Mi historia comienza una mañana de sábado en el bus de casa a la universidad. Llevábamos días oyendo hablar de la falta de lluvia y de la boina de contaminación que cubría el cielo de Madrid. Miraba distraído por la ventana cuando de repente observé una figura triangular. Un grupo de patos atravesaban el cielo, ajenos a estas noticias preocupantes, siguiendo su migración anual de norte a sur. Patos salvajes formando una flecha perfecta.

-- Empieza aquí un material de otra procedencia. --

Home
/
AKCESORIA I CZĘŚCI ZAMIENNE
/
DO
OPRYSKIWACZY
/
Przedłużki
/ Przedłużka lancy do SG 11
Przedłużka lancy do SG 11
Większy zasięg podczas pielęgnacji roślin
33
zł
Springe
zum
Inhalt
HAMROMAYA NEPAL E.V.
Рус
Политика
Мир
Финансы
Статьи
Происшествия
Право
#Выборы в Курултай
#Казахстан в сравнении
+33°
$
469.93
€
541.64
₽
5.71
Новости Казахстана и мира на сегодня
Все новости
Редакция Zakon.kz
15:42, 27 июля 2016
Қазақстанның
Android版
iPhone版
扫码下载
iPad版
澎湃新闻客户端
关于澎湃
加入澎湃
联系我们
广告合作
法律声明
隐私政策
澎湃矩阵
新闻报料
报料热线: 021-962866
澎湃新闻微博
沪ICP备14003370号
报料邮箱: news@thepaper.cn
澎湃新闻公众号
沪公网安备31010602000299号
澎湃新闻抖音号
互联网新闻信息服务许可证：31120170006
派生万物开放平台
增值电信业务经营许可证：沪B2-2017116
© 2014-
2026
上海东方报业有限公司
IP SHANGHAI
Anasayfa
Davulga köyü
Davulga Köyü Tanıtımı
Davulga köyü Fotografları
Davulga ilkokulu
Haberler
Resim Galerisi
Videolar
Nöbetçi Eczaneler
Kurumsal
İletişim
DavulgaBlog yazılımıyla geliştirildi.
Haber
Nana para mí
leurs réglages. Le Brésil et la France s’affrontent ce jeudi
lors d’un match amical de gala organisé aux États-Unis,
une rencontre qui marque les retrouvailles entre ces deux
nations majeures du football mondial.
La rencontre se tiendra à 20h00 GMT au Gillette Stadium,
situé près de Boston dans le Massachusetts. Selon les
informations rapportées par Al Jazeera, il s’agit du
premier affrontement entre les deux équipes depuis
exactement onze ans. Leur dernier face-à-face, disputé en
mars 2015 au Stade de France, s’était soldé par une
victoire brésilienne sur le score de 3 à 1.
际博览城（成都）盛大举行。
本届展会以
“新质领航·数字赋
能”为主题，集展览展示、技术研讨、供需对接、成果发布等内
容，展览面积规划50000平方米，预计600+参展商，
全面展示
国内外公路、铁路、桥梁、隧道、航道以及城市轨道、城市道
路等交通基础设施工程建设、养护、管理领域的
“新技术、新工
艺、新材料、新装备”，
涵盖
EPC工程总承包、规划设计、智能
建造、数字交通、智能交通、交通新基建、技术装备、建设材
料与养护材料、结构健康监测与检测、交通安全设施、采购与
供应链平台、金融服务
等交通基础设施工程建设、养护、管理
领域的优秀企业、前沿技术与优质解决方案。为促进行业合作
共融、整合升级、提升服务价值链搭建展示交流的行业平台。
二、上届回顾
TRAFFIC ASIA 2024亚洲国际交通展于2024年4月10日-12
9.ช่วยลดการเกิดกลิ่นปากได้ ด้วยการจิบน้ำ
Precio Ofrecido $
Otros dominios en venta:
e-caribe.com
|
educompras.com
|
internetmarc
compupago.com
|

Elegante, afilada.
Se me puso la carne de gallina recordando otra historia… La cuenta Saint-Exupéry en su libro “Tierra de hombres”. Allí describe, el mítico autor francés, un fenómeno único. Resulta que los patos domésticos, cuando ven pasar sobre ellos el magnífico vuelo triangular de sus parientes salvajes, comienzan a mover las alas nerviosos. Chocan contra la verja que les encierra, se golpean contra el techo de malla. Chillan, como queriendo llamarlos a cientos de metros de distancia. Los patos domésticos dejan de comer el pienso que se les ofrece de balde, sin esfuerzo. Se despierta en ellos no sé qué vestigios de salvajismo. Por un minuto los patos de corral se transforman en aves migratorias. Y he aquí que en esas cabecitas duras donde solo circulaban humildes imágenes de charcos, gusanillos y gallinero, se despliegan extensiones continentales, soplan vientos de travesía y se oyen mareas contra playas remotas.
Recordar esta historia me hizo sonreír. Aún hay esperanza. Porque hoy en día tenemos mucho de pato doméstico. Enjaulados en horizontes estrechos, ahítos de todo, seguros en un mundo cortado a nuestra medida. Pero sigue habiendo patos salvajes. Gente que pasa a nuestro lado y nos recuerda a qué estamos llamados. Verdaderos hombres y mujeres que brillan con luz propia, que se entregan cada día, que irradian autenticidad sin ser perfectos. Esa gente despierta en nosotros algo de salvaje, que también quiere arriesgar y volar alto. Dejando de lado el pienso y el confort. Lanzándose al horizonte infinito de un vuelo triangular.